Readers can obtain the book in early June by writing to jan@connecttransform.be. An introduction to the book has been posted at http://www.interdevelopmentals.org/?p=5135.

References

Boyd, G. & Laske, O. (2017). Human Developmental Processes as Key to Creating Impactful Leadership. In: Chatwani, N (2018). Distributed Leadership. The dynamics of balancing leadership with followership. Palmgrave McMillan.

Laske, O. (2018). Foundations of Complex Thinking: What is missing from Social-Media Discourse. http://www.interdevelopmentals.org/?p=5341)

Laske, O. (2015). Dialectical Thinking for Integral Leaders: A Primer. https://www.amazon.com/Dialectical-Thinking-Integral-Leaders-Primer-ebook/dp/B012P177IY/ref=asap_bc?ie=UTF8.

About The Author

Otto Laske is the founder and director of the Interdevelopmental Institute (IDM; www.interdevelopmentals.org). Through studies in human development at the Harvard Kohlberg School and training for a Psy.D. at William James College, Newton, MA, in the 1990’s, Otto amplified his 1966 Dr. phil. degree obtained from the Frankfurt School, with Th.W. Adorno as his main teacher. In 1998-2000, his epistemological interest, coupled with his interest in organizations as ‘thinking entities’, made him establish CDF, the Constructive Developmental Framework. Otto is known as teacher of a generation of developmental practitioners who studied with him between 2002-2012, especially on account of his refining Kegan’s work and putting in place DTF, the Dialectical Thought Form Framework. CDF realizes a tripartite, platonic, take on human consciousness. It focuses on the interrelationship of its appetitive (Need/Press, H. Murray)), spirited (social-emotional; R. Kegan), and cognitive dimensions (M. Basseches; R. Bhaskar; E. Jaques) to escape the narrow interpretation of human development now often advanced.

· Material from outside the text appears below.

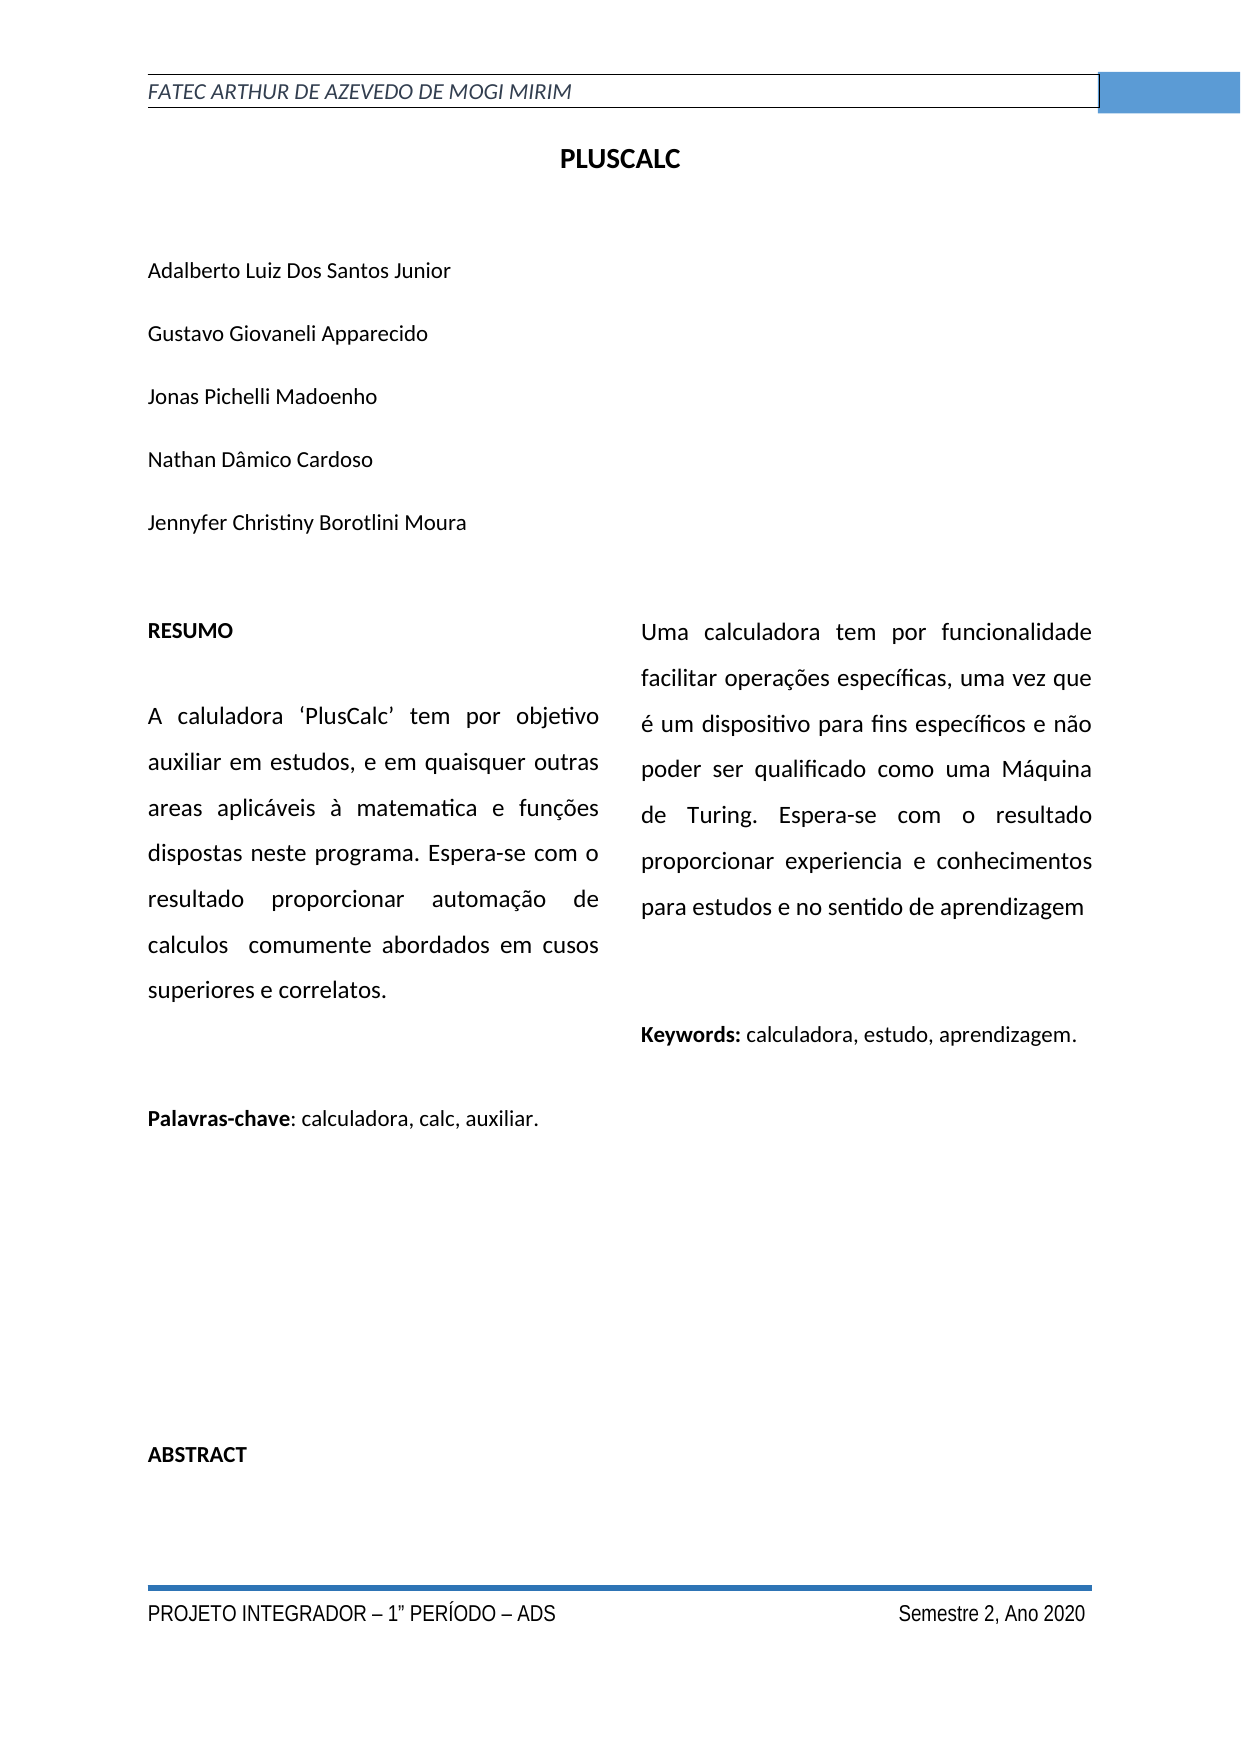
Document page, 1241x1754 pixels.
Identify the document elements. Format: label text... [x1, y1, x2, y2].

Jan De Visch is managing director of Connect & Transform (www.connecttransform.be) . He is an experienced senior executive, both on a strategic and an operational level, with a strong track record in organization (re)design and human capital management, developing, driving and executing complex change management and turn-around projects. He facilitates complex change processes and co-creates collaborative intelligence. As Executive Professor at Flanders Business School (Catholic University of Leuven) he works on the alignment of business model shifts, redesigning value streams, accountability design, and the creation of deliberatly developmental processes. His current research is mainly focused on understanding the creation of fluid organizations, rebalancing hierarchy and self-organization. He has international experience as board of directors member of several companies. His years of consulting experience covers a broad range of industries from financial services, construction, government, consumer lifestyle, chemical, healthcare, utilities, energy, and telecom, working in Europe and the US. He is author of the book ‘The Vertical Dimension. Blueprint to Align Business and Talent Development’ (2010), Leadership: Mind(s) Creating Value(s) (2014), and ‘Dynamic Collaboration. Strenghtening Self-Organization and Collaborative Intelligence in Teams’ (2018) (co-author: Otto Laske).